Sunday, October 28, 2007

places of/to worship

the french love to protect their culture and cultural heritage. in the most simple of ways, they have strict quotas on the amount of foreign television that they let into the country. although this does stimulate the french film and tv community and much locally produced content makes it to air in situ and outside of the hexagone, a lot of this content, to be very kind, is really just that content, fluff, and far from being future 'cultural heritage'. in this case i suppose it's more an example of the most 'high' or 'low' of f&tv making out of dodge (e.g 'C'est Gravida qui vous appelle' and '36 Quai des Orfèvres'. the latter being quite simply the worst french film i've ever seen.).

an example more befitting of the cultural heritage tag (the protectionism and preservation of all things truely république) would be the french government's obsession with buying authors' houses, especially should they be threatened with a redevelopment. you can visit the houses of, among many other, hugo, balzac, zola, mallarmé, and yourcenar. these authors clearly have a 'reason' to be heritage listed: their influence and renown are great through the french and non-french world. and no doubt part of making it on 'the list' has to do with the 'friends of associations' that would raise funds to purchase the houses and preserve these authors' patrimoine. but it makes you think, well what of today's authors, who will make the list with the support of their ardent group of follows keen to sanctify these sites of literary creation? from the dead: sartre? cayrol? and from the living: sollers? robbe-grillet (and his cacti)? houellebecq?

but there's a deeper force at work here that makes it possible, that is even conceivable. the spaces themselves and the slow evolution of towns and buildings. such an act of preservation would be impossible in a city like tokyo where a building's average life is only twenty years. such a quick rate of regeneration of space would possibly have an author having lived in 4 buildings in his or her life.

but even if you have the choice, what space should you preserve? the residence of the author at the moment of death, or the garrotte where he or she struggled and starved to produce the great work of literature? which has greater cultural weight? or is the question of kitch value, romantic value? what to remember and what to forget? what to preserve and what to tear down? how can you really know? and what about famous sites for films?

2 Comments:

Blogger Nicholas Manning said...

They also like buying author's libraries [derrida, celan], or at least roping them off, and then studying the underlining. That must be fun for some doctoral candidates.

Personally i'm waiting for foucault- or at least zizek's- porn collections.

6:43 PM  
Blogger goguenard said...

you know the authors’ libraries obsession is pretty interesting. r-g’s at imec was great, cause it really reinforced the idea that I had of him as an egocentric megalomaniac. He collected everything that was ever written about him. talk about kane! You can write to him at fayard’s website: http://www.fayard.fr/Fayard/CtlPrincipal?controlerCode=CtlAuteurs&requestCode=afficherEcrireAuteur&code=000000033724.

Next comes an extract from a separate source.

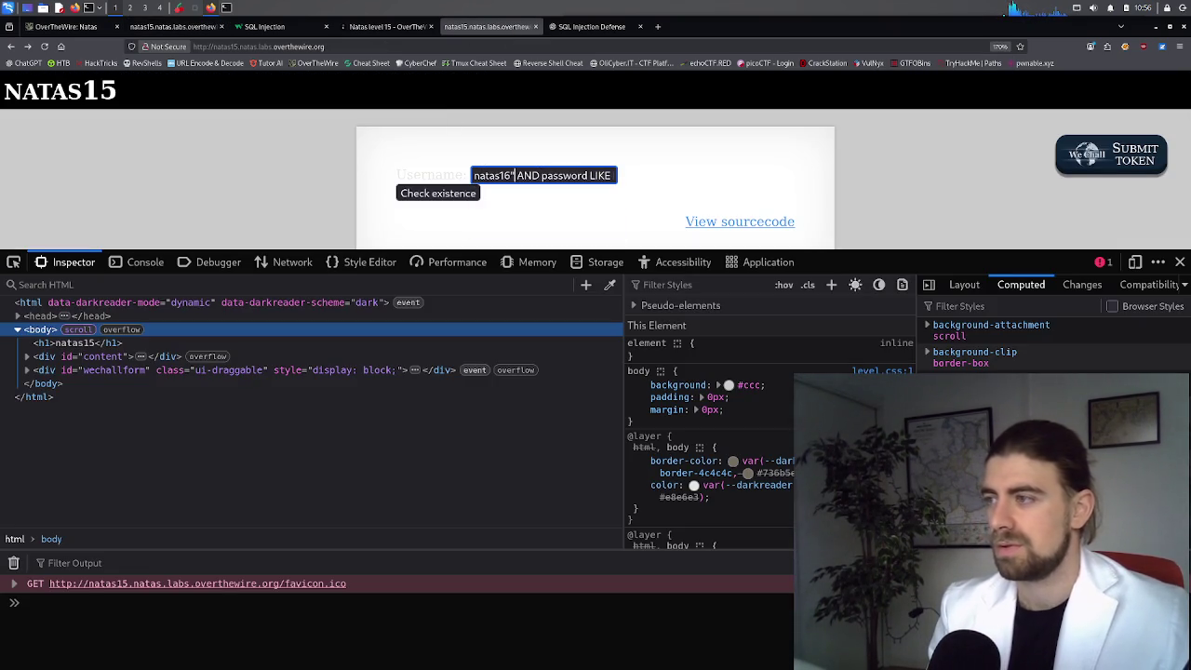
{"action": "key", "text": "BackSpace"}
{"action": "key", "text": "Return"}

maybe the first question could be: why did you jump from les éditions de minuit ship that had served you so well? then, why didn't you answer my fucking questions you doss cunt? ring bonnefoy already! geebus!

p.s. what wonders gay porn could shed on the three weighty tombs of histoire de la sexualité… did you ever finish surveiller et punir? as for zizek, i think that for all of his outward displays of eccentricities that he’s deeply conservative. that’s my hunch anyway.